Вот он пишет, например, режиссерам "Царской невесты" о наиболее выгодных планировках будущего спектакля. Но планировки – только повод для развернутого интереснейшего постановочного замысла, в который выливается его письмо. Свободно фантазируя в предлагаемых обстоятельствах оперы, еще даже плохо помня музыку, Станиславский уже набрасывает целый поток неожиданных мизансцен для буйного пиршества опричников, контрастирующего с трагическим объяснением Любаши и Грязного, подсказывает нежные акварельные краски для образа Марфы, создает напряженную атмосферу надвигающейся катастрофы, рисуя грубое и властное вторжение Ивана Грозного в мир чистых девических грез.
В другом письме – первые наброски режиссерского плана к постановке "Золотого петушка". Станиславский хочет уйти как можно дальше от набившего оскомину оперного штампа "боярства и хором". Намечая общий художественный колорит первого акта, он словно дразнит фантазию режиссеров и актеров остротой своего замысла. Едва заговорив о декорациях, которые ему мерещатся, он незаметно тут же переходит к мизансценам и характеристике образов, одним-двумя намеками вводит в атмосферу действия: "Мне представляется первый акт не внутри дворца, а снаружи. Под какой-то клюквой. Жарища несусветная. А люди живут попросту, по-мужицки. И царь мужицкий, и бояре мужики, комичные своей необыкновенной наивностью. Так как в хоромах душно, вот и вытащили трон под клюкву, где и сами попросту расселись на траве вокруг этого трона… Царь в рубахе и короне. Трон громадный, вроде постели… Тут же вдали стоит бочка, к которой подходят бояре, пьют из ковша, утирают пот и опять ложатся на свои места. Все это заседание напоминает что-то вроде пикника. В царстве Додона царит благодушие. Он груб, строг, как всякий самодур. Недалеко от клюквы – башня. По ней сверху, с колосников, по наружной лестнице сходит Звездочет… Далее представляется мне, как приносят постель под клюкву и уносят трон, как царь раздевается и в рубашке ложится, сняв сапоги. Потом вижу, как его будят и как он в кровати спросонья облачается в военные доспехи. Как потом за забором проходит огромное количество пик и верхушек шлемов, которые по беспрерывной линии носят на палках статисты. На этих палках сделаны, конечно, чучела. Там же проезжают всадники. Человек живой, а лошадь – голова, спина и хвост – сделана. Их тоже носят люди. Видно, как за забором Додон и Полкан садятся на таких лошадей". И фантазия режиссера стремительно летит дальше, захватывая и второй и третий акты, рисуя феерические превращения, эффекты с помощью черного бархата и контржура, костюмы, краски, причудливую архитектуру, необычные планировки для шествия свиты шемаханской царицы, в котором "должно быть много сказочных чудищ и всякой персидской ерунды".

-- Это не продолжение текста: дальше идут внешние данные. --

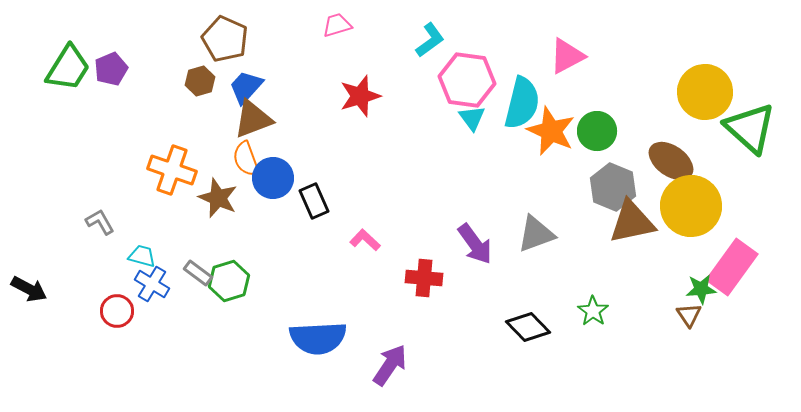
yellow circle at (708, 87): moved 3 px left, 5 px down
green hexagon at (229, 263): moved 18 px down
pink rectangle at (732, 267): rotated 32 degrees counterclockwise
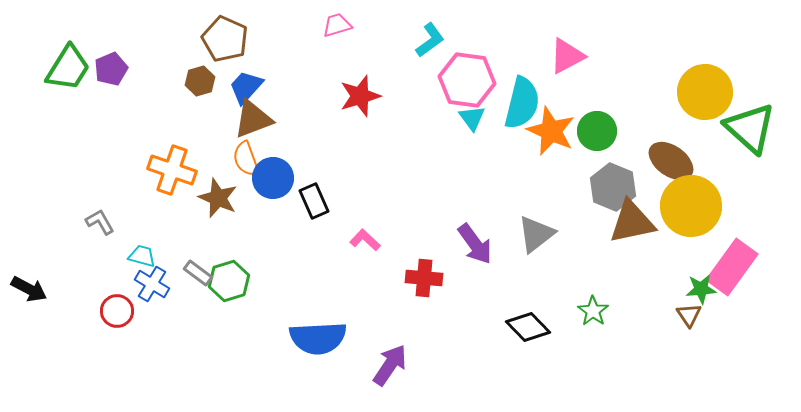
gray triangle at (536, 234): rotated 18 degrees counterclockwise
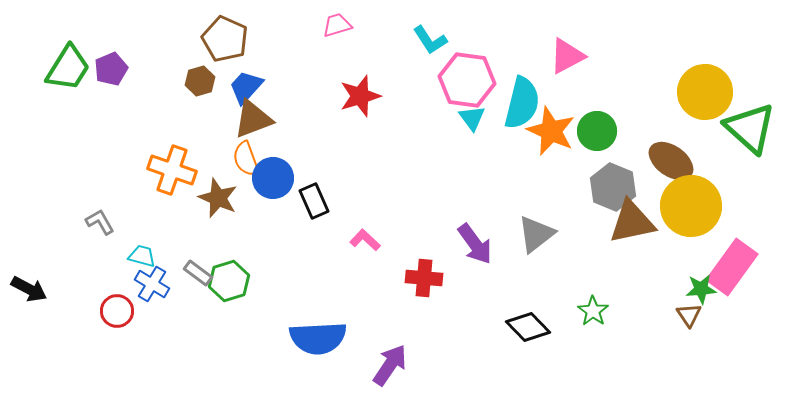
cyan L-shape at (430, 40): rotated 93 degrees clockwise
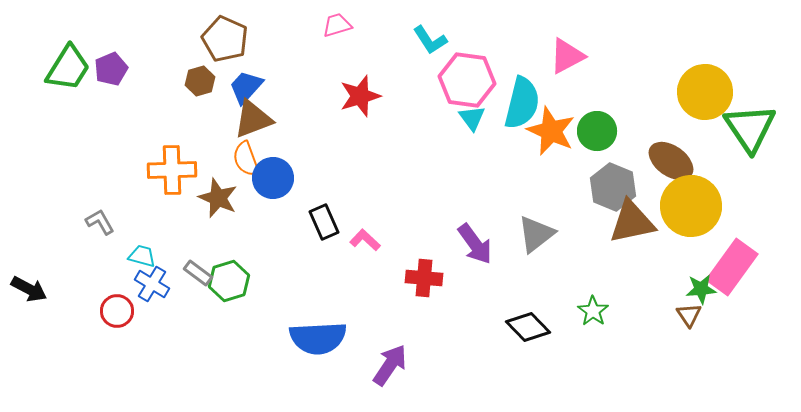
green triangle at (750, 128): rotated 14 degrees clockwise
orange cross at (172, 170): rotated 21 degrees counterclockwise
black rectangle at (314, 201): moved 10 px right, 21 px down
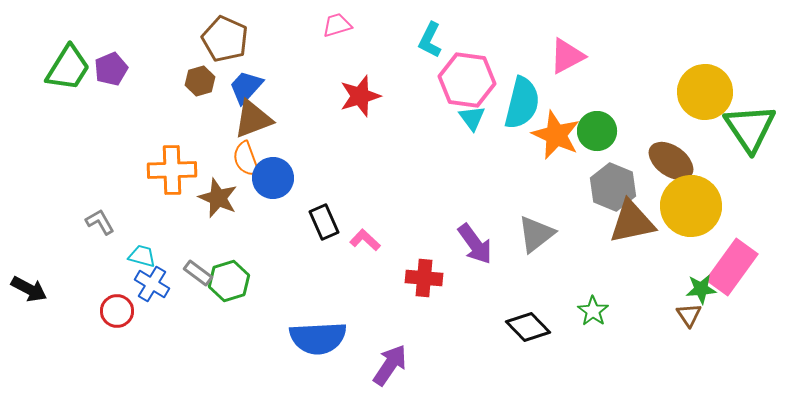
cyan L-shape at (430, 40): rotated 60 degrees clockwise
orange star at (551, 131): moved 5 px right, 4 px down
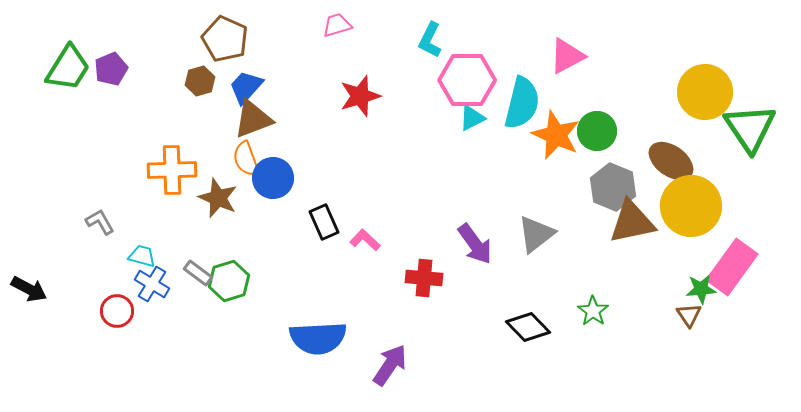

В театре идет работа над оперой "Кармен", и снова Станиславский вооружает своих учеников боевым девизом: "убить театральную романтику и дать подлинную". "Мне почувствовался только общий тон постановки, который отличит нашу "Кармен" от сотни других,- пишет он Б. Ю. Чернявскому.- Она должна быть, так сказать, простонароднее. В первом акте нужны подлинные табачные работницы фабрики, подлинные солдаты, подлинные крестьяне, вроде Хозе и Микаэлы. Во втором и третьем актах – подлинные контрабандисты, с их трущобой, убийствами, постоянной авантюрой, романтикой и опасностью".
Немного позже, в письме к А. В. Богдановичу, Станиславский в предельно выразительном наброске дает режиссуре и актерам "ключ" к воплощению третьего акта в соответствии с намеченной ранее программой. "Ясно, что третий акт должен быть гораздо страшнее, опаснее. Мне чудятся какие-то остатки какого-то города, выдолбленного в скалах, вроде Чуфут-Кале. Там удобно скрывать контрабанду. Высоко в горах. Там – снег. Люди закутаны. Оборванные меховые испанские плащи. Одеты по-зимнему. Сурово – в противоположность яркому солнцу первых актов. Люди не маршируют с контрабандным товаром, как это делается обычно в постановках "Кармен". Люди с огромной опасностью пробираются, крадутся. Вот этот тон большой опасности, и не театральной, а подлинной, мне представляется основным для акта. Все спрятаны. Никого не видно. Только торчит внизу из пола голова Кармен, освещенная снизу костром, да где-то в одной из дыр, заменяющих окна, веселые цыганочки. Да там и сям спрятаны сторожа. Но чуть что случится, сразу все оживет, как в разбуженном муравейнике. Тогда изо всех окон высовываются толпы народа, точно по щучьему велению. А потом опять все скрываются. Эскамильо приходит сюда не для прогулочки в блестящем костюме. Он знает, куда идет и к кому… Встреча двух соперников – страшная, фатальная, последняя… Когда я погружаюсь в эту атмосферу, тогда я начинаю как-то по-новому чувствовать оперу".